When Qui-Gon had died, however, and Obi-Wan had been the young man grieving the loss of a parent, she had not been afraid. She remembered standing next to Kenobi at Qui-Gon's funeral and thinking about what the wise Jedi Master had sacrificed his life for. Qui-Gon had helped save her planet from being occupied and ruled by the Trade Federation. He had restored Naboo's democracy and returned freedom to her people.
Democracy and freedom—that was what she and Obi-Wan believed in.
Anakin, however…
She now remembered another conversation she had had with Skywalker on Naboo three years ago.
"We need a system where the politicians sit down and discuss the problem, agree what it's in the best interest of all the people, and then do it."
"That's exactly what we do. The trouble is that people don't always agree."

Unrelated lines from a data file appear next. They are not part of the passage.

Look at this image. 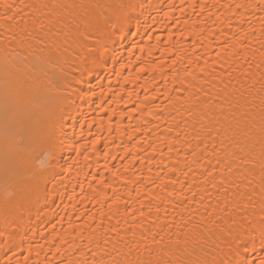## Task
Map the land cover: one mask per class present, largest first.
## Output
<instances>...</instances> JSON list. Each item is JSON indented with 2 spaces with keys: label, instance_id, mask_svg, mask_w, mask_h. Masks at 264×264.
Masks as SVG:
<instances>
[{
  "label": "bare ground",
  "instance_id": "obj_1",
  "mask_svg": "<svg viewBox=\"0 0 264 264\" xmlns=\"http://www.w3.org/2000/svg\"><path fill=\"white\" fill-rule=\"evenodd\" d=\"M0 264L264 262V0H0Z\"/></svg>",
  "mask_w": 264,
  "mask_h": 264
},
{
  "label": "snow or ice",
  "instance_id": "obj_2",
  "mask_svg": "<svg viewBox=\"0 0 264 264\" xmlns=\"http://www.w3.org/2000/svg\"><path fill=\"white\" fill-rule=\"evenodd\" d=\"M0 6L4 7L5 9H10L13 7V5H11V4H2ZM262 264H264V262H262Z\"/></svg>",
  "mask_w": 264,
  "mask_h": 264
}]
</instances>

"Well, then they should be made to."
"By whom? Who's going to make them?"
"I don't know. Someone."
"You?"
"Of course not me."
"But someone?"
"Someone wise."
"Sounds an awful lot like a dictatorship to me."
"Well…if it works…"
Even then, when he had still been a Padawan, Anakin had not been opposed to a dictatorship, to forcing everyone to agree on something. And now he had helped put a dictator into power.
Padmé shivered as she thought of how far Anakin had fallen. Though she had married Skywalker three years ago and carried his child even now, she had really made her choice long before then. As she attempted to get some sleep before she got to wherever it was her ship was going, she thought she could still feel Obi-Wan's hand caressing her cheek.